The researchers tested this technique using several LLMs from the PaLM and GPT families and found that ‘all LLMs in our evaluation are able to serve as optimizers, consistently enhancing the performance of the generated prompts through iterative optimization until convergence.’
For instance, when applying OPRO with PaLM-2 to the GSM8K benchmark, which consists of grade school math word problems, the model commenced with the prompt ‘Let’s solve the problem’ and generated various strings such as ‘Let’s think carefully about the problem and solve it together,’ ‘Let’s break it down,’ ‘Let’s calculate our way to the solution,’ and ultimately ‘Let’s do the math,’ which yielded the highest accuracy.
In another experiment, the most accurate result was achieved by incorporating the string ‘Take a deep breath and work on this problem step-by-step’ before the LLM’s answer.
These outcomes are both intriguing and thought-provoking.
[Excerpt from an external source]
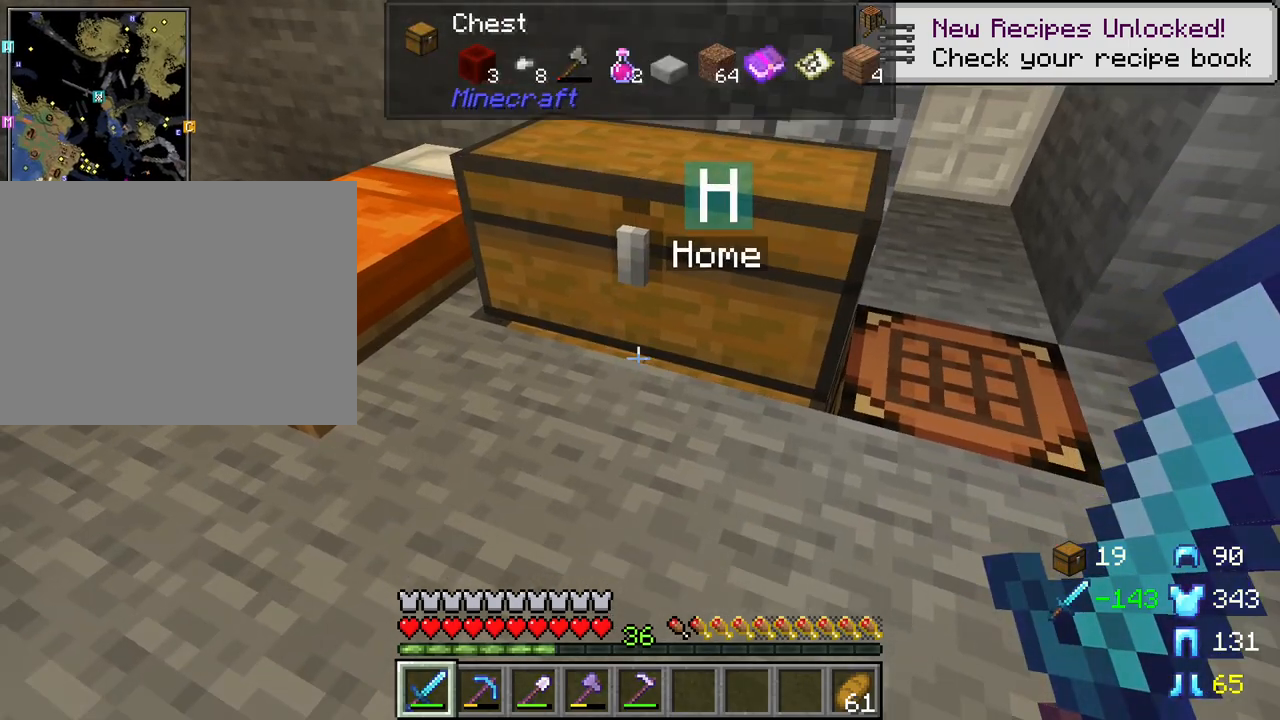
{"keys": [], "mouse": [], "mouse_move": "down", "events": [[167, "mouse_right", "down"], [267, "mouse_right", "up"]]}
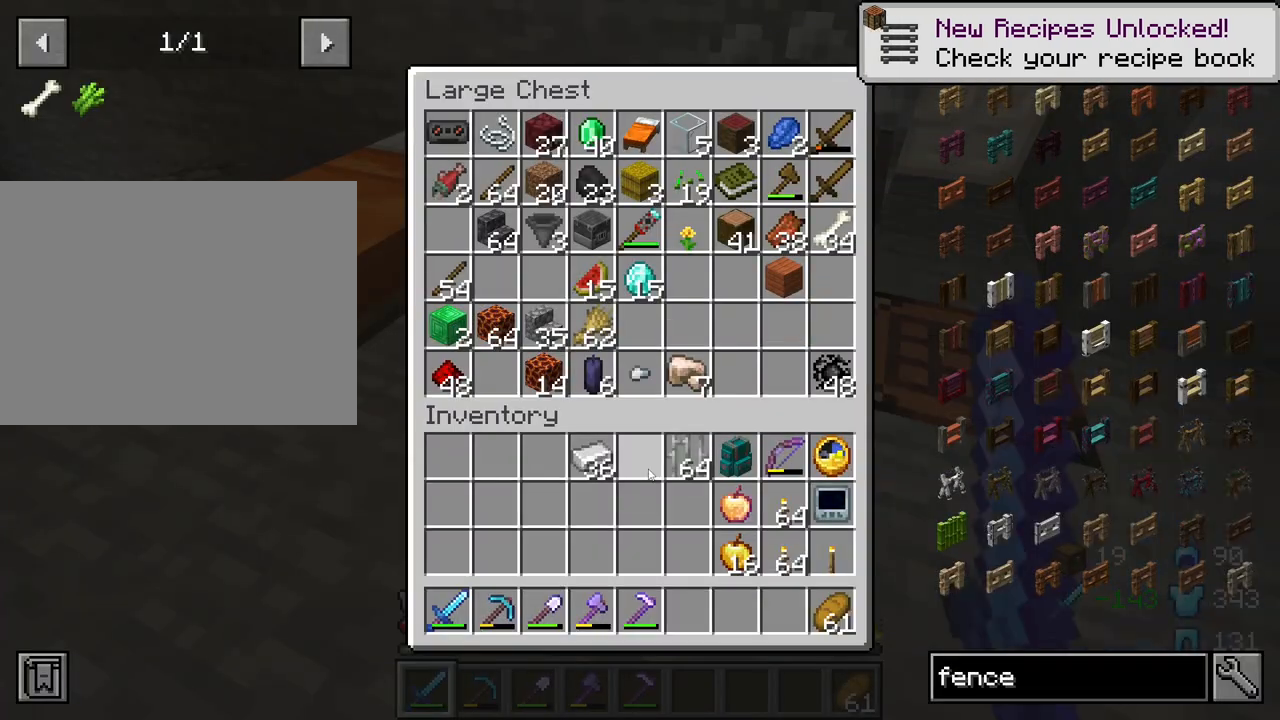
{"keys": ["shift"], "mouse": [], "mouse_move": "still", "events": [[50, "shift", "down"], [333, "mouse_left", "down"], [417, "mouse_left", "up"]]}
To a human observer, these instructions may appear synonymous, yet they evoked distinct responses from the LLM, underscoring the caution against anthropomorphizing LLMs and highlighting the depth of our ongoing exploration into their inner workings.
However, the advantage of OPRO is clear. It furnishes a structured method for exploring the vast landscape of potential LLM prompts and identifying the one best suited for addressing a particular type of problem. While its applicability in real-world scenarios awaits further examination, this research constitutes a significant step toward comprehending the mechanics of LLMs.